The Center for Immigration Studies found the issue stems from how the food stamp system categorizes eligible households. Households cannot routinely qualify for benefits if a member has a high enough income. Illegal immigrants usually don’t report their income, meaning the household they are living with might appear as though they are making less than they actually are.

“Food stamps is a program for people of limited income, so there are income limits that go with family sizes,” the report detailed. “Families including an employed ineligible alien can secure food stamps when an all-citizen family of the same size and with the same income would be denied the benefits.”

The U.S. Department of Agriculture (USDA) is the main federal agency that administers the national food stamp program. It works with state agencies to make sure benefits are properly distributed to qualified individuals and families. The department at one time had a way to stop the issue but no longer publishes it as a suggestion to state agencies.

“In a 2011 USDA publication there is a reference to an option available to states to impose the concept of gross income levels in SNAP cases, thus eliminating the benefit break we have been describing,” the report continued. “But there are no references to such an option in more recent SNAP publications.”

Households eligibility is determined based on the amount of qualified individuals and the total income level.
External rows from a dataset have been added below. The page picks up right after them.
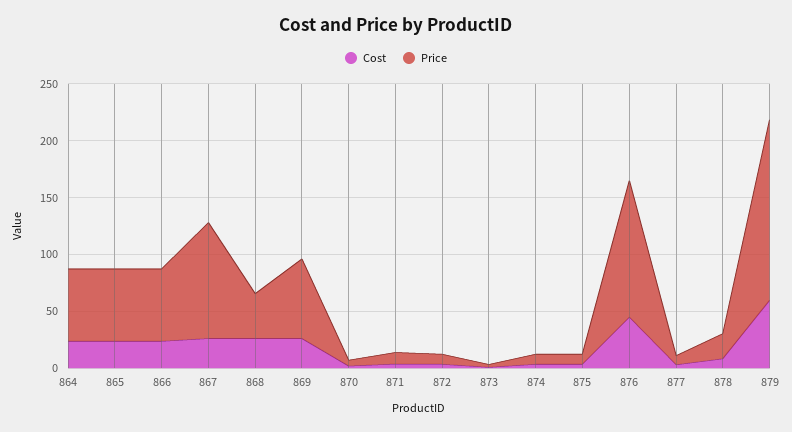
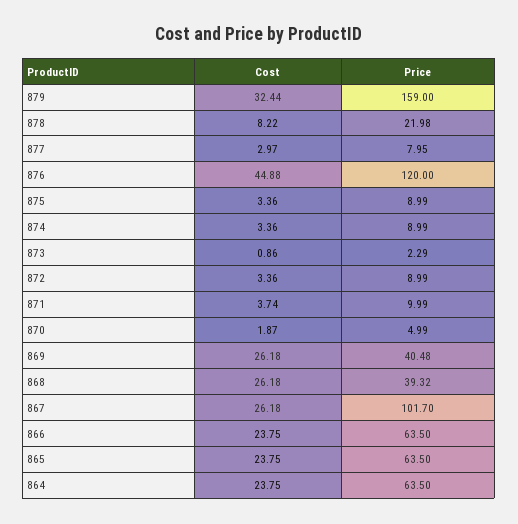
  {
    "Cost": {
      "864": 23.75,
      "865": 23.75,
      "866": 23.75,
      "867": 26.18,
      "868": 26.18,
      "869": 26.18,
      "870": 1.87,
      "871": 3.74,
      "872": 3.36,
      "873": 0.86,
      "874": 3.36,
      "875": 3.36,
      "876": 44.88,
      "877": 2.97,
      "878": 8.22,
-     "879": 60
+     "879": 32.44
    },
    "Price": {
      "864": 63.5,
      "865": 63.5,
      "866": 63.5,
      "867": 101.7,
      "868": 39.32,
-     "869": 70,
+     "869": 40.48,
      "870": 4.99,
      "871": 9.99,
      "872": 8.99,
      "873": 2.29,
      "874": 8.99,
      "875": 8.99,
      "876": 120,
      "877": 7.95,
      "878": 21.98,
      "879": 159
    }
  }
A larger household for instance has can have a higher total income compared to an individual before being cutoff. An illegal immigrant is not counted as an eligible individual but neither is his income.

The food stamp program is the largest nutritional assistance welfare service in the country. The USDA estimates the program has increased from 17 million participants in 2000 to nearly 47 million in 2014. It has declined by more than 1.5 million recipients since participation hit its peak in 2012 thanks in part to the improved economy, the Congressional Budget Office found.